Fuck it. I’m trying anyway.

“Oooooh, why did I drink all that tequila?” Dylan cringes in my arms, curling forward.

“What can I bring you? I’ve got water here, ibuprofen.” I slowly lift us to a sitting position, taking the tablets off the nightstand.

She blinks up at me, squinting through bloodshot eyes. “How are you here? Don’t you have practice?”

“Take these.” I hold out the pills, waiting as she takes them then handing her the water. “Don’t worry about me.”

“I am worried about you.” Her voice is quiet, and I recognize the low tone—it’s hangover volume. “They’ll fine you for missing practice, and you can’t miss practice!”

“Look at me.” I put my finger under her chin. “Do you remember what I told you last night?”

Her lips press together, and she nods, blinking fast. “Every word.”

It’s a thick whisper, and I dip down to kiss her lips. “You needed me last night. And I needed you.”

She reaches out to thread her fingers in my hair. “It means a lot to me that you’re here. It feels so good to be in your arms.”

I hug her closer. “I should’ve done a better job protecting you from them. I’ve asked a lot from you, and I never want you to be sorry you’re my girl.”

“You didn’t ask for anything I didn’t want to give you.” Her hand moves to my cheek. “And I love being your girl.”

“I can’t wait to have you in my box at Thanksgiving.” The thought of looking up and seeing her watching me play sends a surge of adrenaline racing through my veins. “Do you want to sleep a little longer? Are you hungry? I can bring you coffee, toast…”

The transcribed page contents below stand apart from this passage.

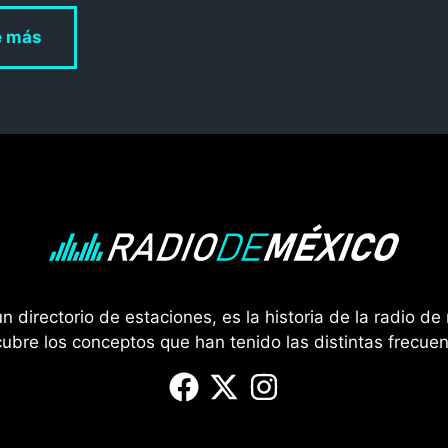
e más
 directorio de estaciones, es la historia de la radio de 
ubre los conceptos que han tenido las distintas frecuen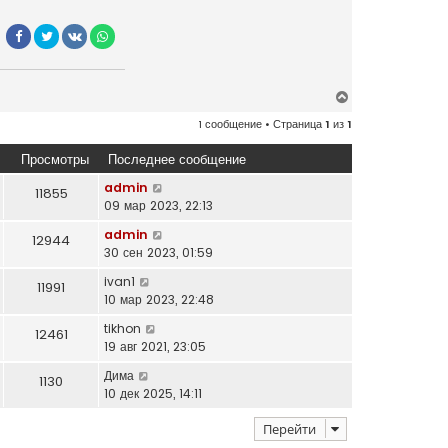
В
е
1 сообщение • Страница
1
из
1
р
н
Просмотры
Последнее сообщение
у
т
admin
11855
ь
09 мар 2023, 22:13
с
admin
12944
я
30 сен 2023, 01:59
к
н
ivan1
11991
а
10 мар 2023, 22:48
ч
tikhon
а
12461
19 авг 2021, 23:05
л
у
Дима
1130
10 дек 2025, 14:11
Перейти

She shakes her head, exhaling a laugh. “I have to get out of bed. I’ve got class, and you have to get back to New York.”

“New York will be fine without me.”

“Maybe, but you’ve worked too hard for TMI to knock you off track, and I’ve met that Ricky guy. He’s gunning for you.” She steps out of the bed then puts her hand on her head, sitting down again. “Damn, what was I thinking last night?”

“You were hurt.” I stand in front of her. “I’m going to do what I can to get them to print a retraction or at least take down that damn photo. It’s going to be hard, but I’ve messaged my lawyer.”

“We’ll just have to deal with it.” She slowly rises to her feet again. “I remember when Jack went through it. He was so upset, and I didn’t really understand. I understand now. It’s brutal.”

“Get back in bed. I’ll bring you some toast. You’ve got time.”

She’s standing right in front of me, and her head only reaches the center of my chest. If anything, what happened has made me more sure than ever this is where I want to be. I want to be with this little firecracker who’s stronger than she knows.

Then she reaches up to touch my face. “About what you said last night…”

“Yeah?” My brow furrows.

“I love you, too, Logan Murphy.”

Her whiskey eyes hold mine, and I cup her face in my hands. I seal my mouth to hers, parting her lips, and we’re lost together in our little paradise.